Gavin McCrea was born in Dublin, Ireland, in 1978, and holds a BA and MA from University College Dublin and an MA and a PhD from the University of East Anglia. He divides his time between the U.K. and Spain. His debut novel, Mrs. Engels (Catapult, October 13, 2015), focuses on Lizzie Burns, an illiterate Irishwoman who was the longtime lover of Friedrich Engels.

On your nightstand now:

It feels like a long time since I have read disinterestedly. I choose books (both fiction and nonfiction) that I think will enrich my own writing practice, and I enjoy them all the more for this. Since my second novel will be set in the mid-20th century, I've put myself on a strict diet of literature from the 1930s to the 1960s. The current pile on my nightstand includes the following, stacked in chronological order: Virginia Woolf's Between the Acts (1941), Patrick Hamilton's Hangover Square (1941), Lynne Reid Bank's The L-Shaped Room (1960), Doris Lessing's The Golden Notebook (1962) and Muriel Spark's The Girls of Slender Means (1963). I see now that a decade is missing. I won't sleep tonight.

Favorite book when you were a child:

Roald Dahl's Matilda. When I was 10 or 11 years old,I was lucky enough to meet Dahl at a signing in Dublin. He scribbled on my copy of Matilda: "Gavin, Love Roald Dahl." It is the only book that I still possess from my childhood, and I cherish it.

Your top five authors:

I'd like to wander hand-in-hand with Marcel Proust. I'd like to smoke opium with Oscar Wilde. I'd like to do drag with Ernest Hemingway.
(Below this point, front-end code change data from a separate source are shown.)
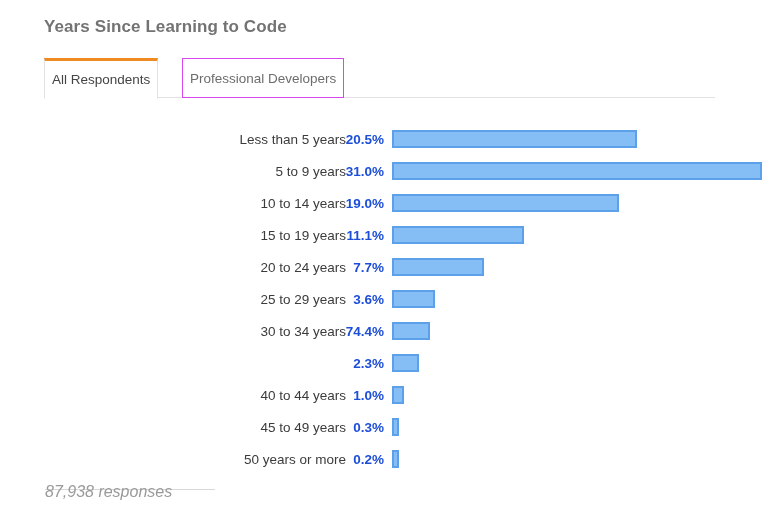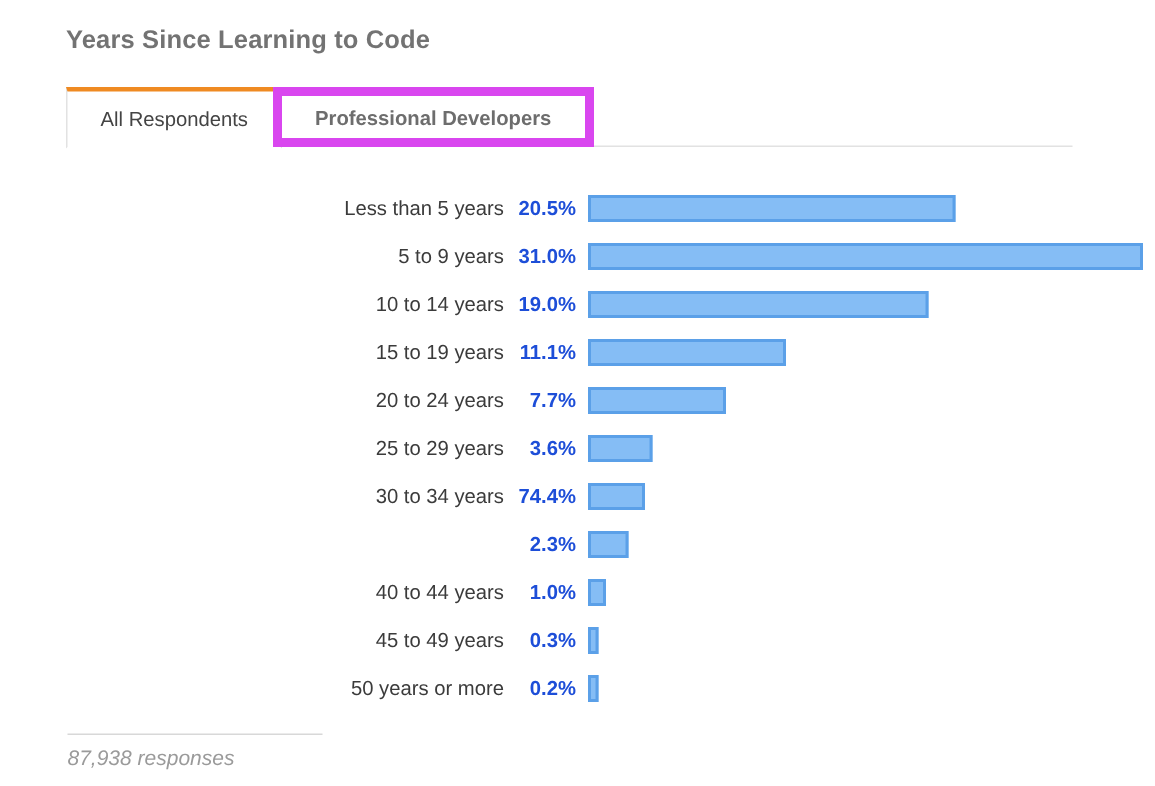"All Respondents" .tab { padding: 0 22px -> 0 7px }
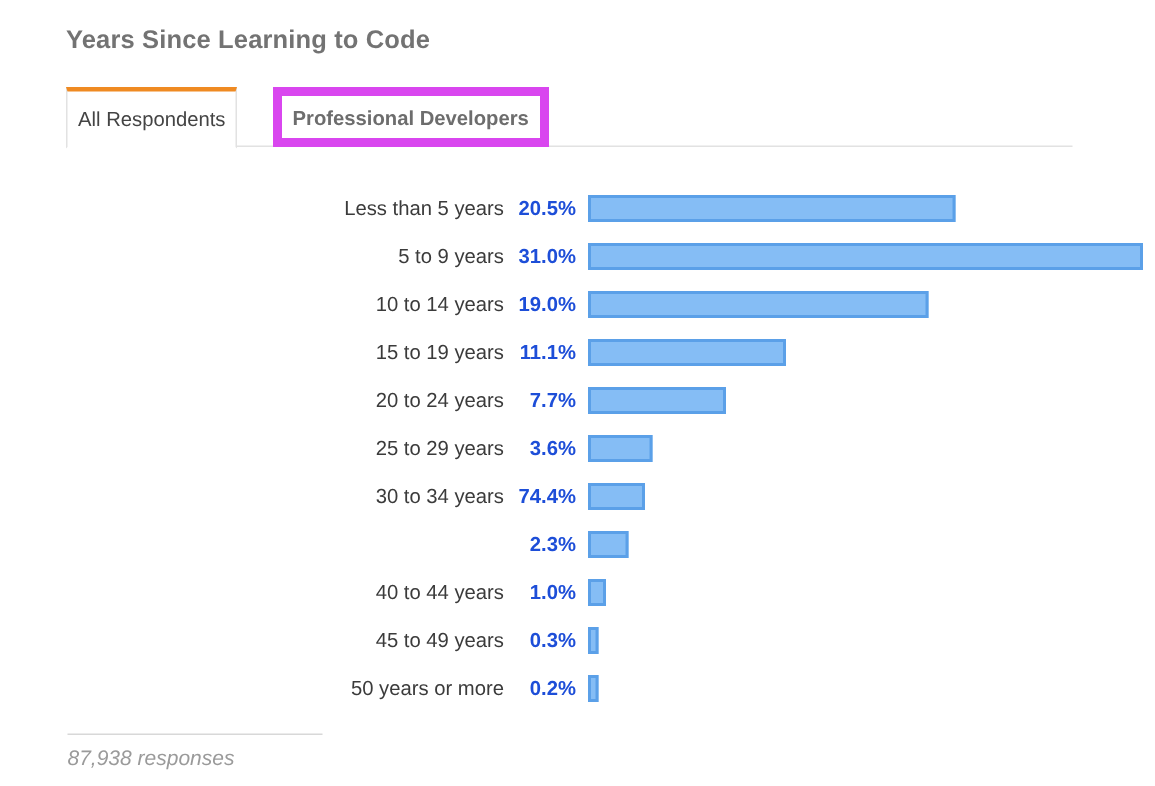"Professional Developers" .tab.inactive { border: 6px solid #d946ef -> 1px solid #d946ef; font-weight: bold -> none }
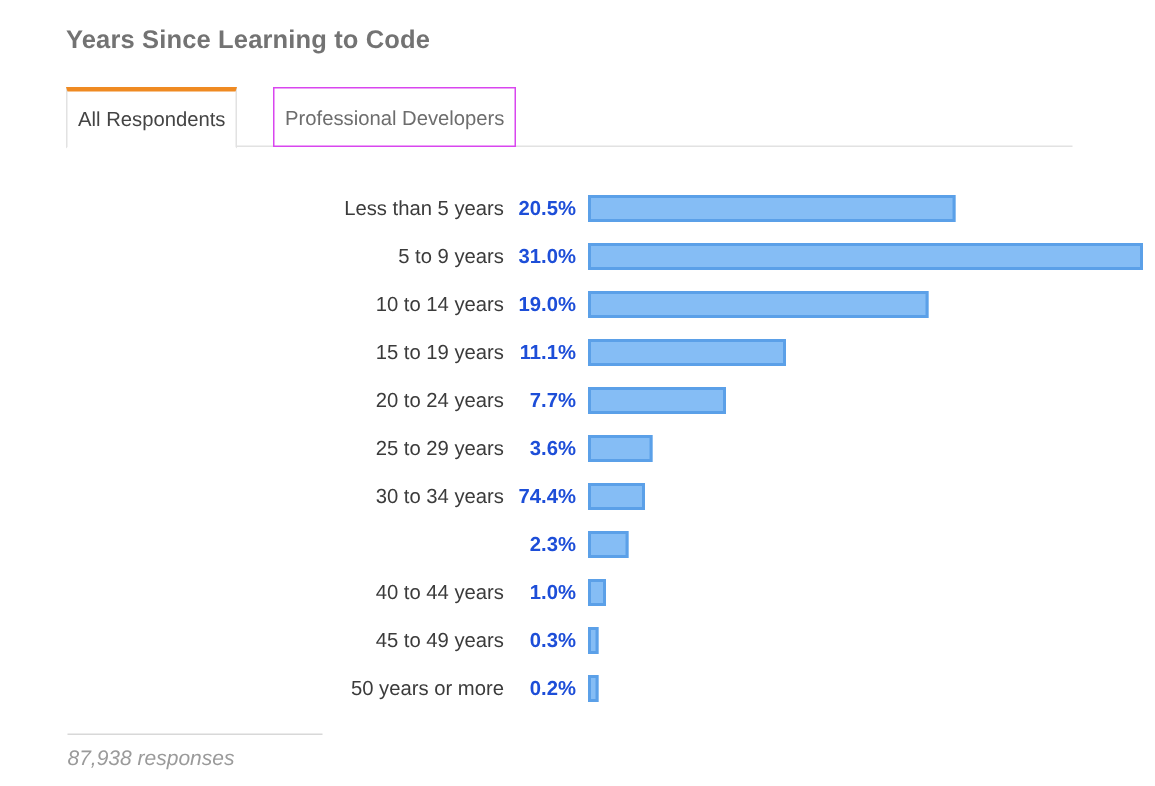"Less than 5 years" .row-label { padding-left: none -> 10px }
I'd like to go clubbing with Michel Foucault. I'd like to kiss Samuel Beckett's eyes. I'd like to get still with Herman Hesse. I'd like to be neighbors with Ali Smith. I'd like to share an office with Elizabeth Strout. I'd like to marry Sebastian Barry. And I'd like Carol Shields to be my mother-in-law. (How many is that--10? Five is a life half lived.)

Book you've faked reading:

I once taught a university seminar on George Gissing's New Grub Street without having read it. It was--hands down--the best seminar I ever ran. Student-led teaching, I believe it's called.

Book you're an evangelist for:

Primo Levi's The Periodic Table. Amen.

Book you've bought for the cover:

Helen Macdonald's H Is for Hawk. That turned out well. I should do it more often.

Book that changed your life:

John McGahern's Memoir. When I finished it, I wept for an entire day. It felt like I'd never properly cried before in my life--which I probably hadn't. Nothing was the same afterwards.

Favorite line from a book:

I admire the opening line of Jean Rhys's Wide Sargasso Sea: "They say when trouble comes close ranks, and so the white people did." They don't get much better than that.

Which character you most relate to:

The one who craves what s/he fears most: vulnerability.

Book you most want to read again for the first time:

I don't think I've ever re-read a book in its entirety. If one day I were to take up this weird practice, I'd probably give James Joyce's Ulysses another whirl.